File Format Types

Closed captioning is the visual representation of not only the spoken words within a video, but also text-based descriptions of non-language related audio such as music and sound effects. It's more than just a transcript. However, you may find yourself using a transcript file to create your closed captioning file.

Closed Captioning has a history in broadcast television stretching back to the early1970s. The next time you're at a party dropping useless knowledge on your friends you can use this fun fact: The first show to use closed captioning was "The French Chef" with Julia Childs in 1972. 

What formats does dominKnow support?

dominKnow | ONE supports the following closed caption file types:

Best Guide for Understanding Video Closed Captioning

3Play Media's Ultimate Guide to Closed Captioning is one of the best I've seen online. It may be overkill for your immediate needs. But hey, this stuff is important! If you're an eLearning developer please consider it part of your job to become over-educated in the ways of video closed captioning. 

Why are Subtitles Not the Same as Closed Captions?

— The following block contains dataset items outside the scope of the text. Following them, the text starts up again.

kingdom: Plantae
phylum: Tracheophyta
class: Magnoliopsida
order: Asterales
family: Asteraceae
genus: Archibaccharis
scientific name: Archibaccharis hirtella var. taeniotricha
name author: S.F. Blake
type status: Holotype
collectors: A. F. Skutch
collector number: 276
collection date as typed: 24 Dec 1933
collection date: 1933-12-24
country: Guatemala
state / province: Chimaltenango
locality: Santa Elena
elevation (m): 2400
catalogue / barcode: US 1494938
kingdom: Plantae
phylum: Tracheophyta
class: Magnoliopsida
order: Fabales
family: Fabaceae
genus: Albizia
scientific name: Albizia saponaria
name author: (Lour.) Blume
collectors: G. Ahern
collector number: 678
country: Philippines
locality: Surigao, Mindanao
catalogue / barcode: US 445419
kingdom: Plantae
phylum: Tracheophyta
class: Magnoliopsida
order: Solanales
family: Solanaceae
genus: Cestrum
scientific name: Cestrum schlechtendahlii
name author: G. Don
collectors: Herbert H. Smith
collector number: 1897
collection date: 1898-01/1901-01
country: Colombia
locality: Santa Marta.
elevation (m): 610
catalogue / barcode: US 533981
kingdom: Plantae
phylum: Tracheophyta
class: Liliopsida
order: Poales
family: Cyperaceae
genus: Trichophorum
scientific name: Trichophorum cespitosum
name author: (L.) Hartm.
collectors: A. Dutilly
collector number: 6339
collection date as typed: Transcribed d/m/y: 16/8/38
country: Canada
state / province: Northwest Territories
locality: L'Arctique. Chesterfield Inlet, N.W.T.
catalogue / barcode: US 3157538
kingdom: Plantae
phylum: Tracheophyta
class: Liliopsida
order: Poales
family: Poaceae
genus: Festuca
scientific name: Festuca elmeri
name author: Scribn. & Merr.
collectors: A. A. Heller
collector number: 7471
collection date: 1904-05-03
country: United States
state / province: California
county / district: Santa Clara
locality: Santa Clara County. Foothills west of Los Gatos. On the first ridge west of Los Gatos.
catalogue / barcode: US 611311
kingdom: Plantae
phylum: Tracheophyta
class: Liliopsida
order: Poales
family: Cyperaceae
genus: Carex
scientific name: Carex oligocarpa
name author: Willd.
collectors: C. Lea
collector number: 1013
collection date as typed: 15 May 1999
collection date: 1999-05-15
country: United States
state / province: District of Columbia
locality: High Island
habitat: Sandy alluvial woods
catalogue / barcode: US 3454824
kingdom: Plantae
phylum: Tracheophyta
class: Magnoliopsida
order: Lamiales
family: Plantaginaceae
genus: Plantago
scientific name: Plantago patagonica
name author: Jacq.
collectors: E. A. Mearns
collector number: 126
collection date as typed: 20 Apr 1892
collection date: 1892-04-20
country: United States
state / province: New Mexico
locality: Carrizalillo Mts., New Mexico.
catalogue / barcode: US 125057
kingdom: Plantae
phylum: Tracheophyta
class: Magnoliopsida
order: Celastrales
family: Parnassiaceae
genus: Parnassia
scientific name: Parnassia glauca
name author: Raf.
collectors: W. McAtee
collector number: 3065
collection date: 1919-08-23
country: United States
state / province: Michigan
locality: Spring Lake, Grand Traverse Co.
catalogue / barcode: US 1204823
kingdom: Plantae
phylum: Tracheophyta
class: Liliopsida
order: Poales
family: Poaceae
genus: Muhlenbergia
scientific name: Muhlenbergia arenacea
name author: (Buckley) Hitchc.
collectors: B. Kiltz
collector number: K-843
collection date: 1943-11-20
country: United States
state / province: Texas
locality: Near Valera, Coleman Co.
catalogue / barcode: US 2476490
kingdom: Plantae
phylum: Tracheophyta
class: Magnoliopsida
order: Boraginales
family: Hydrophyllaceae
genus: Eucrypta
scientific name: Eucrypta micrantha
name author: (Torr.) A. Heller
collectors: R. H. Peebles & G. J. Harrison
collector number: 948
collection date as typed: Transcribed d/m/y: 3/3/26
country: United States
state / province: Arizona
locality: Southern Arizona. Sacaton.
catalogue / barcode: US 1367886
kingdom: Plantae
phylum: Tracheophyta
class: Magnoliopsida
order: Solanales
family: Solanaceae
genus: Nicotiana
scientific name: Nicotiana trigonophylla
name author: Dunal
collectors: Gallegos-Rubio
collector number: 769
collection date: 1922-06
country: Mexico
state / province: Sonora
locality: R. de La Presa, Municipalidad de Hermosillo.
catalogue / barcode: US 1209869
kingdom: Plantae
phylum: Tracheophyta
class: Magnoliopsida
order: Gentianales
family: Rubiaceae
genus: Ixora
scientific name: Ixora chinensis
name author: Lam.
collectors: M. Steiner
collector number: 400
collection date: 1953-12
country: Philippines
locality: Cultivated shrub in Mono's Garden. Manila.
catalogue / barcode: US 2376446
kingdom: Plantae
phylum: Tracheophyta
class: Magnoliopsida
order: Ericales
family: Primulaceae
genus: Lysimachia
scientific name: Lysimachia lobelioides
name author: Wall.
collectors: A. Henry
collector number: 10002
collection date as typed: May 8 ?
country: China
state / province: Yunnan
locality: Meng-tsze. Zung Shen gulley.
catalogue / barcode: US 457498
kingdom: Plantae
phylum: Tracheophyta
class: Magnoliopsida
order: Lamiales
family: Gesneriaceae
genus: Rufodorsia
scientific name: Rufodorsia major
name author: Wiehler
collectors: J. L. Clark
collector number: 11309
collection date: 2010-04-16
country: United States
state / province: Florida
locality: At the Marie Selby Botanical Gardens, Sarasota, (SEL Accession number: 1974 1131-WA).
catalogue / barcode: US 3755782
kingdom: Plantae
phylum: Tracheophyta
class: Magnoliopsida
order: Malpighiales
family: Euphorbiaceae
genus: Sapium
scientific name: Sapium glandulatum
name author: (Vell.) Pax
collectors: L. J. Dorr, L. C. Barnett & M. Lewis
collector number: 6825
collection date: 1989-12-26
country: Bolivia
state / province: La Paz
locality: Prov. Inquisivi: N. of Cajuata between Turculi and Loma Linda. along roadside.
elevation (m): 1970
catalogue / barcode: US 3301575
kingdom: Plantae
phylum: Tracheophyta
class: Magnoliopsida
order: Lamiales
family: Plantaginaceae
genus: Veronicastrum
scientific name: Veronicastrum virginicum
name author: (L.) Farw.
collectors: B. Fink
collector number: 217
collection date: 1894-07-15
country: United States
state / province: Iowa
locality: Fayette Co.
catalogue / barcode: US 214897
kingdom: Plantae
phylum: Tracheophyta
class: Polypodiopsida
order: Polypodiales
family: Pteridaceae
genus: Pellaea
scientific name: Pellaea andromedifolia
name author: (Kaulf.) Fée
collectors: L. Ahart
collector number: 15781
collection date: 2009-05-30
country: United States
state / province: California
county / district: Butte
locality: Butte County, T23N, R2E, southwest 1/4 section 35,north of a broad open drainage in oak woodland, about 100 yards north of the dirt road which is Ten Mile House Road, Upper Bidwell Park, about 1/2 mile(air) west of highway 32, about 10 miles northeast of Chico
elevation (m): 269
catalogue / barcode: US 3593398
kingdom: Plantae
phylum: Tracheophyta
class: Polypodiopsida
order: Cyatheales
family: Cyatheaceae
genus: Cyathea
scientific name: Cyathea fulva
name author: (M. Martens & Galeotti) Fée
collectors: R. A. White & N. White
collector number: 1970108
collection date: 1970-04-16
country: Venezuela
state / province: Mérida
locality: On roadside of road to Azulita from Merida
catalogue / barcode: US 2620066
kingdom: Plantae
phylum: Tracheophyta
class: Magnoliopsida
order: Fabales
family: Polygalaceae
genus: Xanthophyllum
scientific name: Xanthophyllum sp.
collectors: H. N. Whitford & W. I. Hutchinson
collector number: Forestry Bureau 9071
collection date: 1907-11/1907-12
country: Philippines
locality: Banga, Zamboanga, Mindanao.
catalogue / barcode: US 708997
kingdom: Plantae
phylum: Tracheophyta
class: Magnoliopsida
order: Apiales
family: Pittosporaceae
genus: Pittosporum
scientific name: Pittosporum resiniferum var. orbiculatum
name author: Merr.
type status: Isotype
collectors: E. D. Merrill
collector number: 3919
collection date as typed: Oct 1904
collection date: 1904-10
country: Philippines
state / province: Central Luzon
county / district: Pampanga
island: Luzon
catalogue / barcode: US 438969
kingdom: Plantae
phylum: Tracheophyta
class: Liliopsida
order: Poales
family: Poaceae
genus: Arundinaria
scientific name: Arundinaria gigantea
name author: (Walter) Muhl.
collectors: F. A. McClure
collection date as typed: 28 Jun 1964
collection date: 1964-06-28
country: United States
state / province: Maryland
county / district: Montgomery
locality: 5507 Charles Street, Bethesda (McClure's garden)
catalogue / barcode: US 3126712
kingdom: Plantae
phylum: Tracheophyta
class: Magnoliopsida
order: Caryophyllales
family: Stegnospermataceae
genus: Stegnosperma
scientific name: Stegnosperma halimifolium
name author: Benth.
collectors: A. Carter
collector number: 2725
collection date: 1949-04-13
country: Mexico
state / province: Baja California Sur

There is a common misconception that subtitles and captions are synonamous. Subtitles are a transcription of the movie script and usually displayed in a language different from what is spoken as part of the audio track. And while you can use a subtitle file as a start to creating your closed captioning files, the difference is mainly in WHY you're creating the visual text for your movie. Subtitles are for those who don't speak the same language. Captions are for the hearing impaired. A straight script, for subtitling, will not have text like "crowd noise" or "Loud music", or other elements that help describe what is happening in the video. These descriptive elements are important for viewers with hearing limitations especially during scenes with little or no dialogue.